Here are some of the key takeaways from its trading update:
EPS: Forecast at the top end of 15.1p to 26.0p range
Share buyback: 5% of issued capital or £250m
Cost of living pledge: Increase of £25m to £50m this year
The company, which is both a producer and supplier of energy, said profits will be ahead of expectations this year, with full year underlying earnings per share forecast to be at the top end of the 15.1p to 26.0p range.
It announced a share buyback on the strong performance, with the aim to repurchase up to 5% of its issued share capital, or around £250m. It is the first share buyback since 2014.
It said the move reflected its “recent performance and outlook, together with the work undertaken in recent years to strengthen the balance sheet and ensure appropriate liquidity”.
The group’s liquidity also improved since the half year results, it said in its unscheduled update.
Centrica cited “strong operational performance” from its electricity generation and gas production business, as well as its marketing and trading arm.
However, it did warn of significant short-term uncertainty, including the impacts of weather, commodity prices, a weakening economy, and high inflation.
Inflationary and economic pressures increased the group’s costs, and impacted customer numbers in British Gas services and solutions. British Gas energy volumes have also been held back because of unusually warm weather.
As a result, underlying operating profit in the retail business will be lower than current expectations.
The company added that there was still a risk that the retail division would be affected by further fluctuations in energy prices, as well as customers struggling to pay their bills over the winter period.
In response to the sharp cost of living crisis, it pledged a further £25m in support to those who needed help with bills, bringing total voluntary support to £50m this year.
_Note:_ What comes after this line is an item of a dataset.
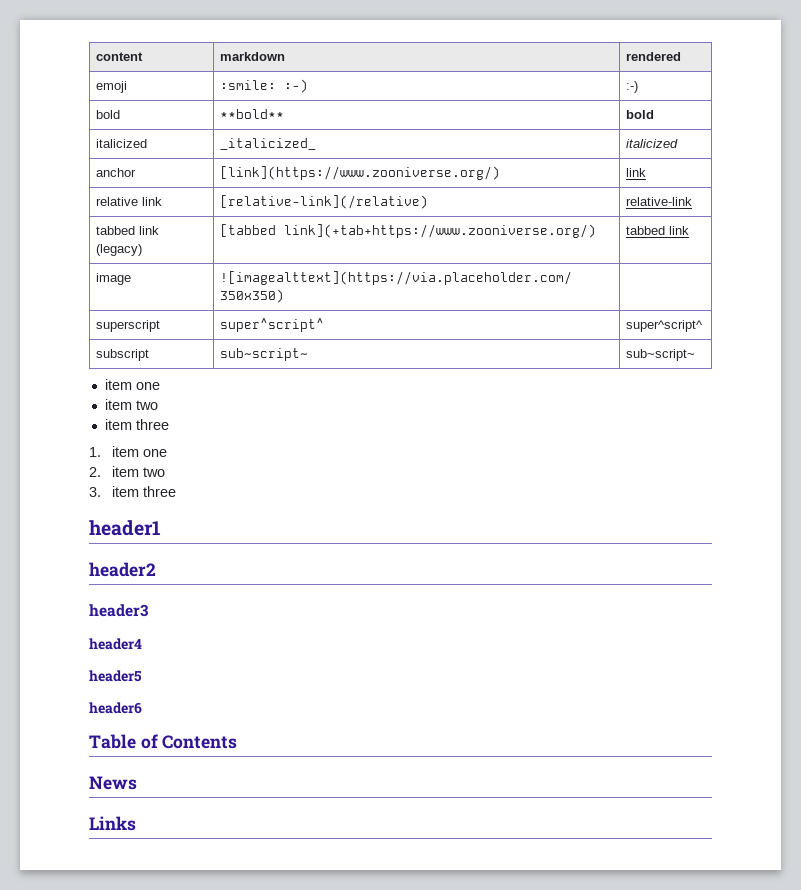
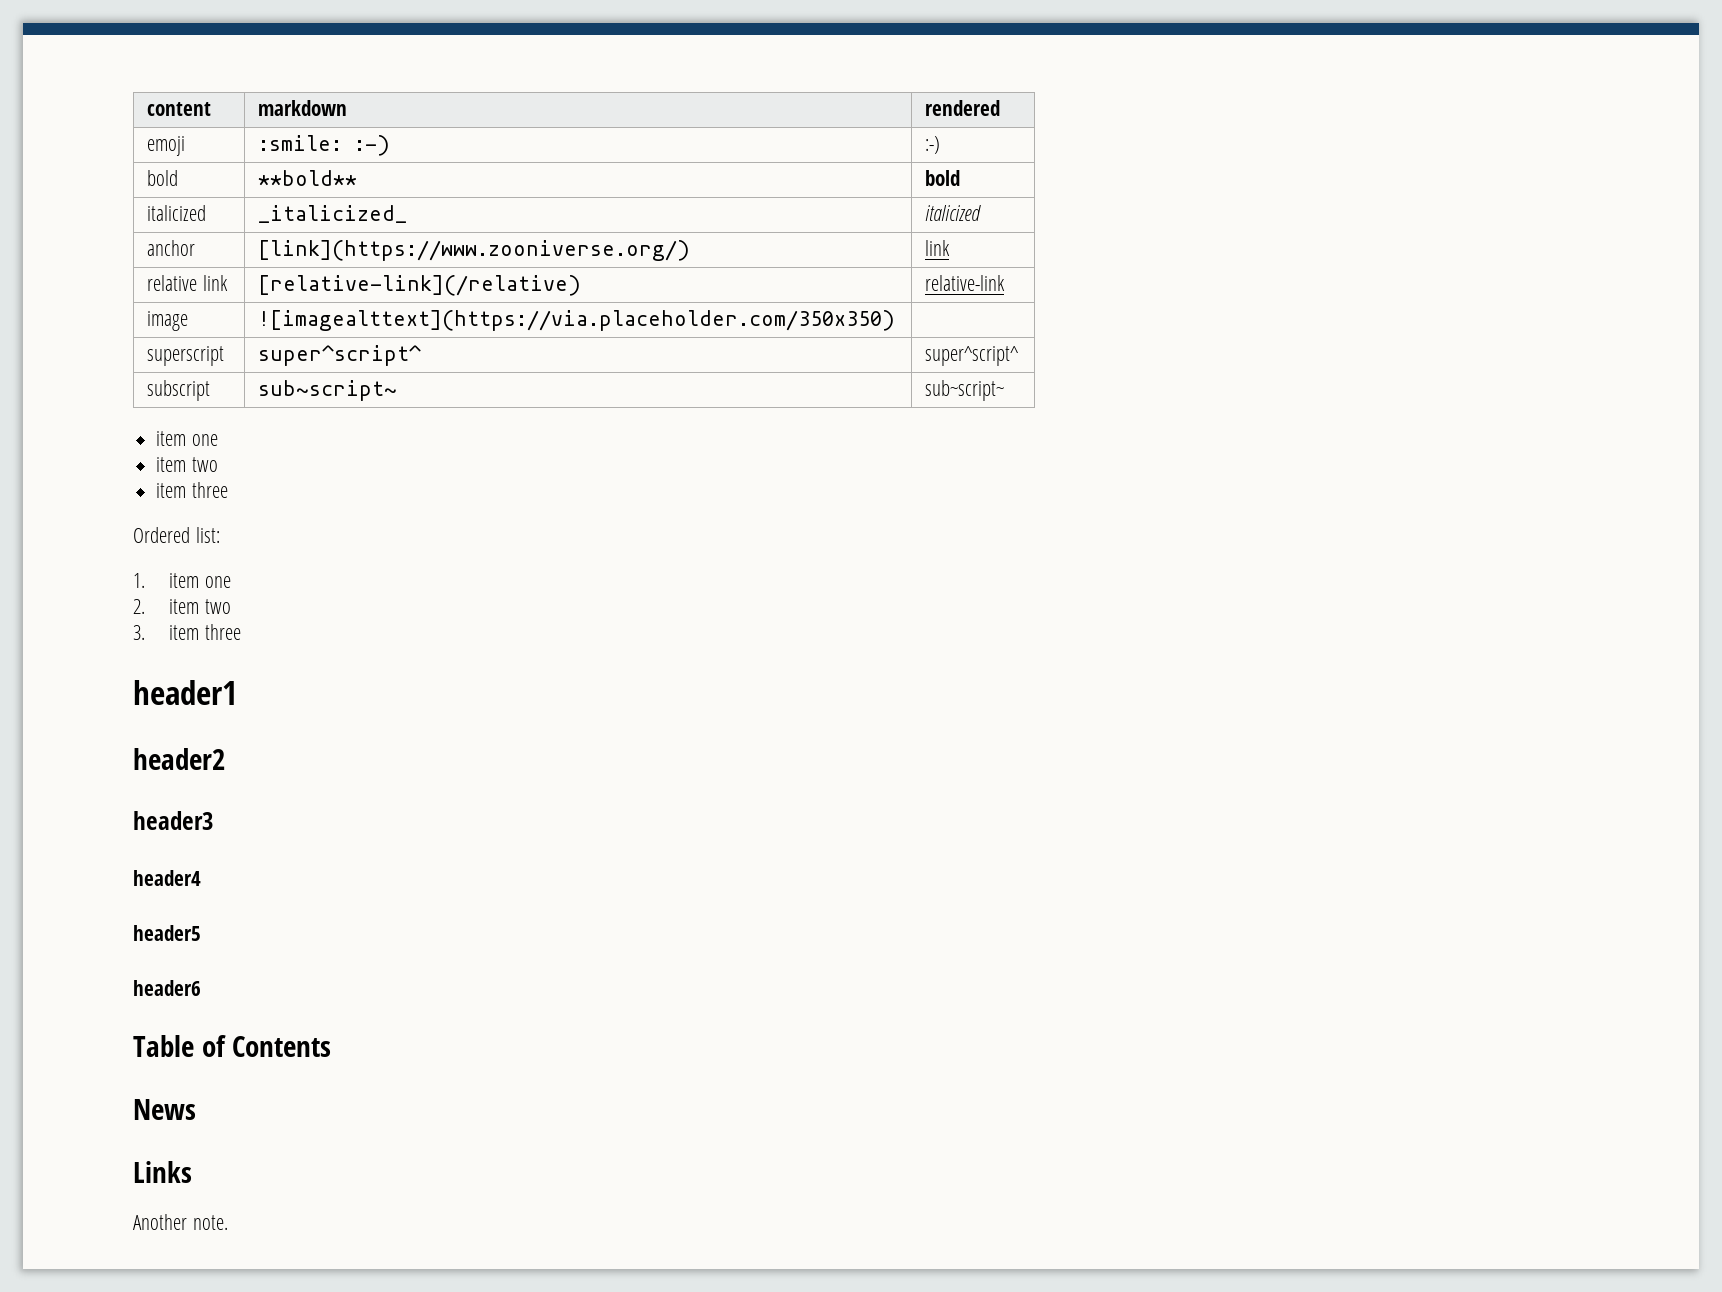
[96,226,160,235] [96,244,143,256] [220,224,597,238] [626,226,690,235] // tabbed link (legacy) | [tabbed link](+tab+https://www.zooniverse.org/) | tabbed link -> (1006, 283) none
(169, 424) none -> [133,527,220,543] // Ordered list:
(136, 823) none -> [133,1214,228,1230] // Another note.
This will add to the government’s energy bills support scheme.
Centrica shares rose more than 8% following the announcement.
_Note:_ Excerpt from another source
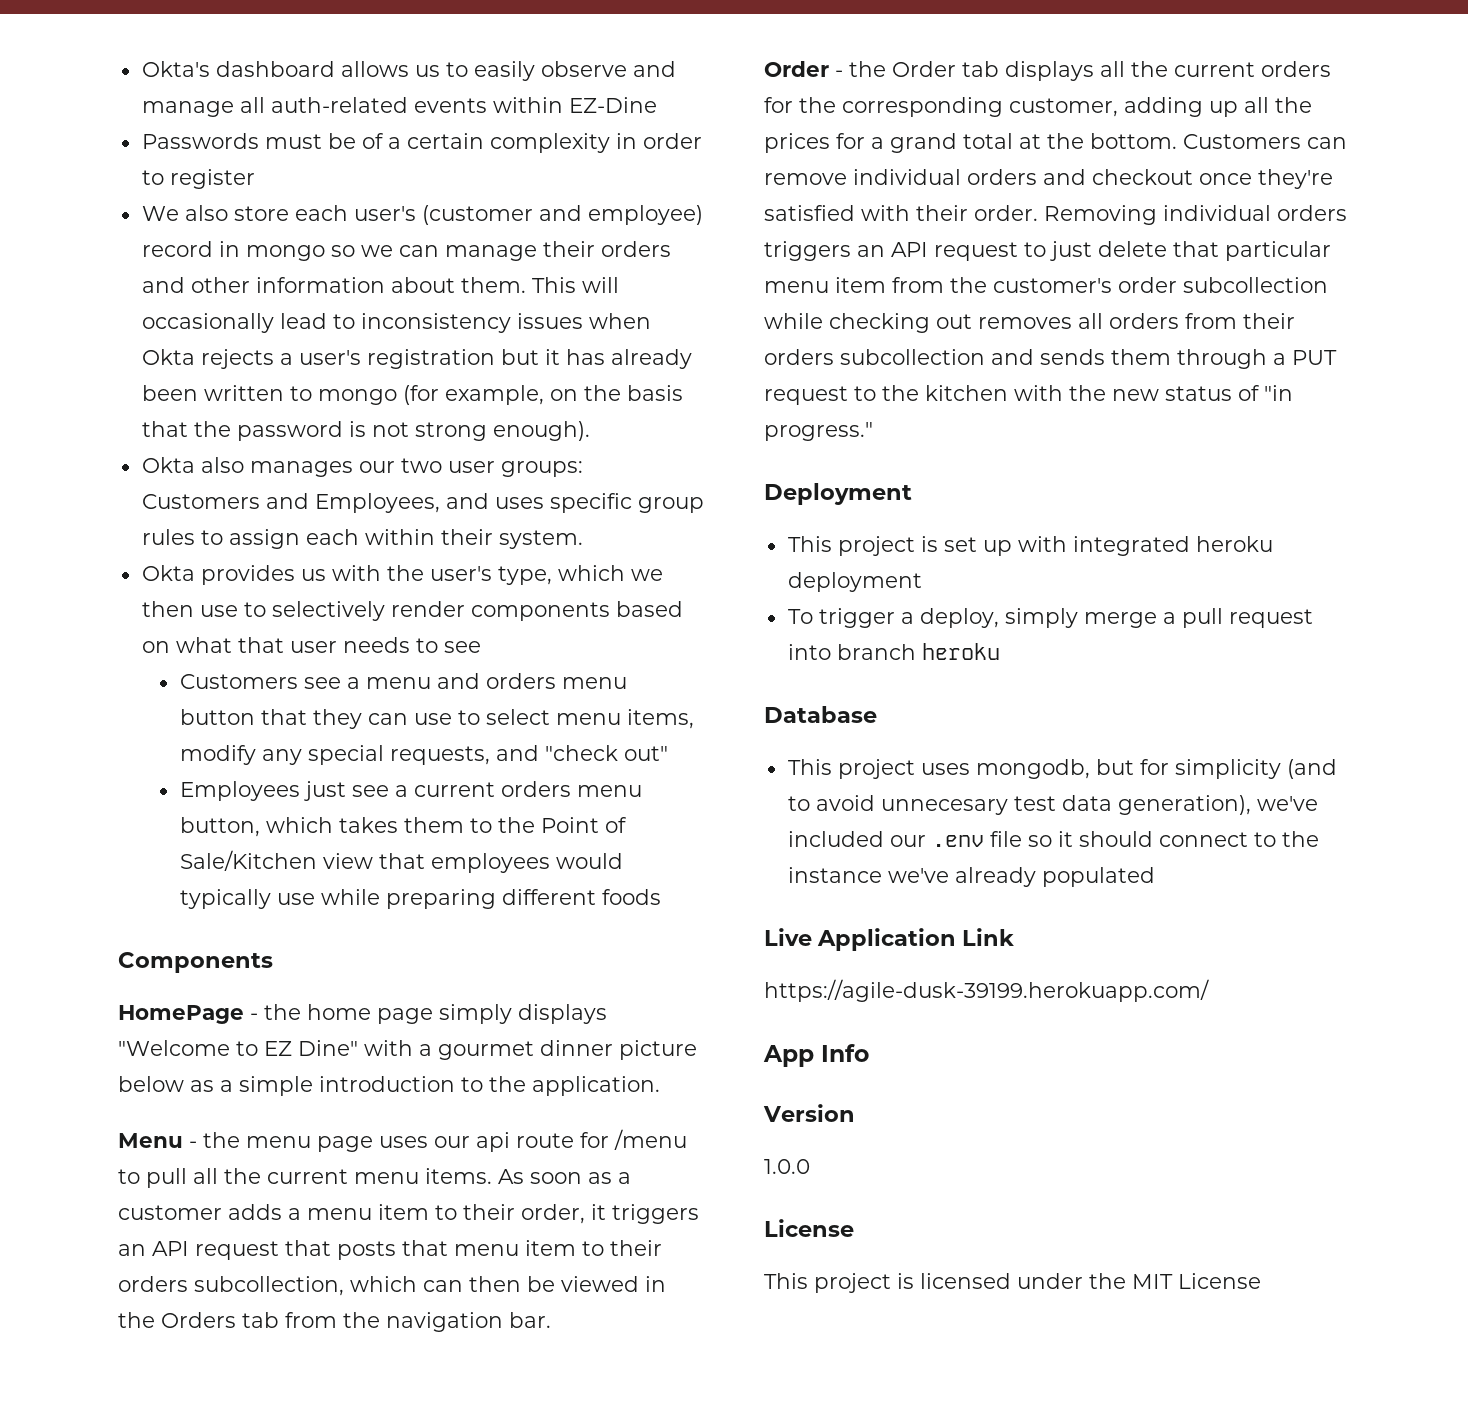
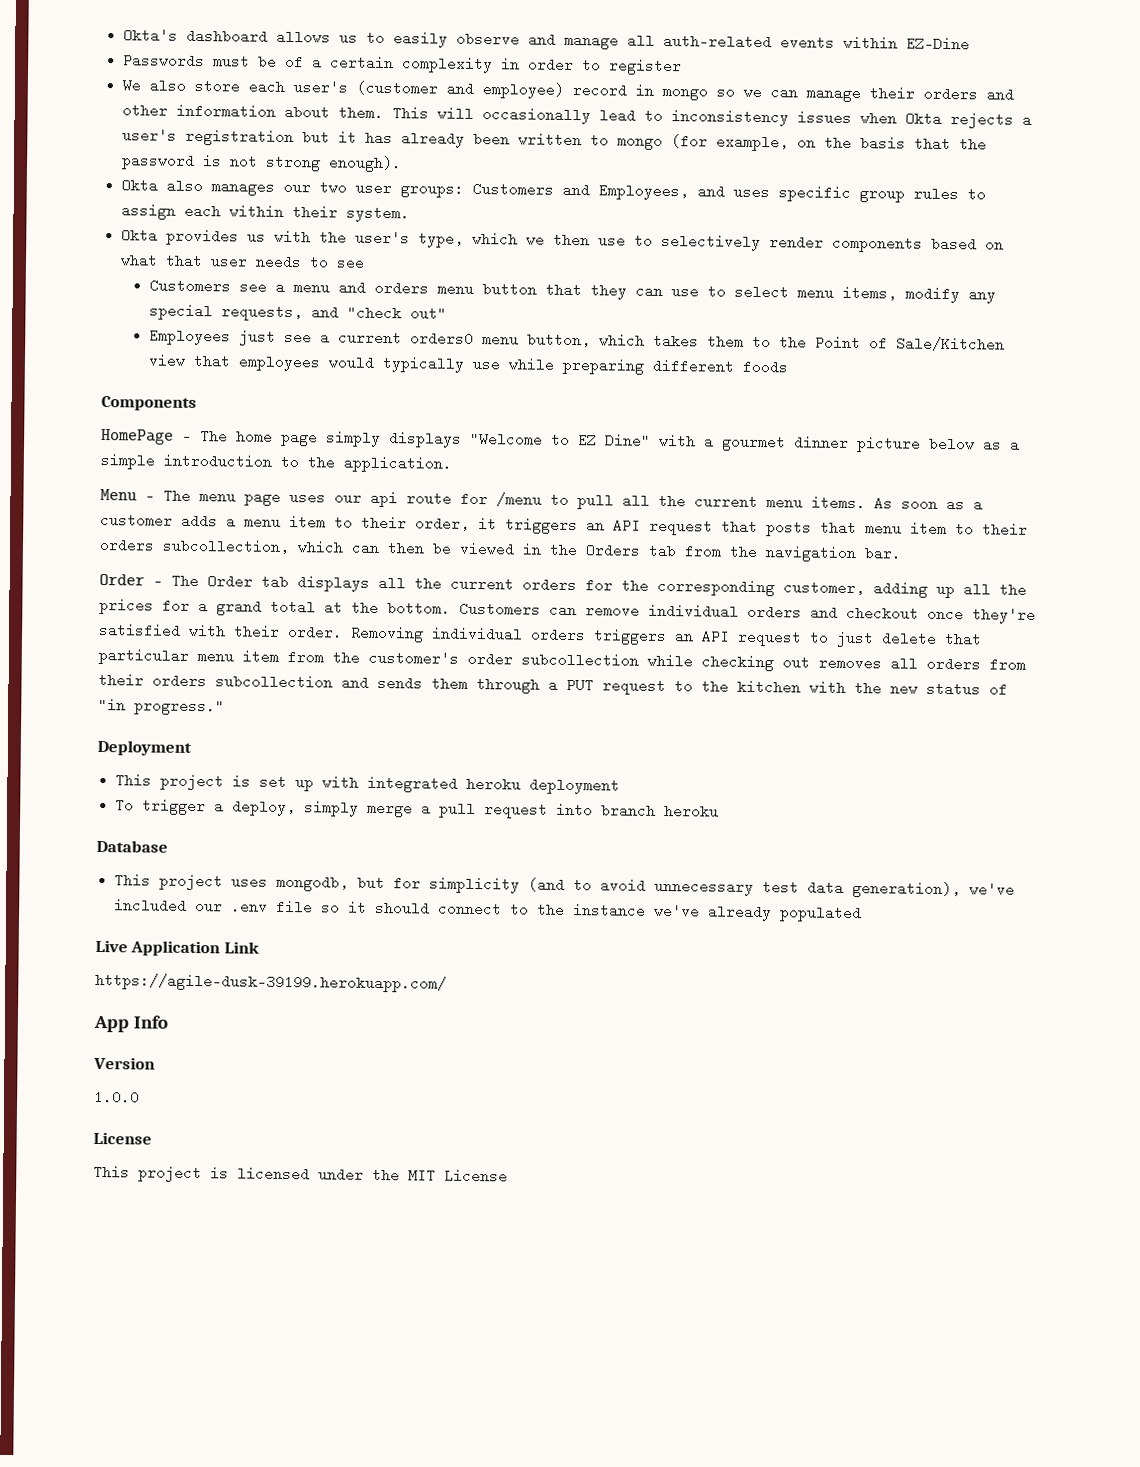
[500,781,571,797] orders -> [410,331,475,346] orders0
[264,1004,301,1020] the -> [200,429,228,444] The
[203,1132,240,1148] the -> [163,488,191,503] The
[849,61,886,77] the -> [171,573,199,589] The
[880,799,1008,815] unnecesary -> [654,878,755,896] unnecessary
Sophie Lund-Yates, equity analyst at Hargreaves Lansdown, said: “Centrica is Britain’s biggest household supplier, so if a large portion of customers struggle to pay their bills amid the cost-of-living crisis, current conditions could have an enormous potential impact for the group.
“So far £50m has been put aside to help those struggling. The recent performance will be used by some to argue that a windfall tax should be levied on energy companies. The situation is certainly a highly sensitive one, and any potential financial knocks brought about by new taxes would need to be carefully managed by Centrica, given what’s at stake for its customers.”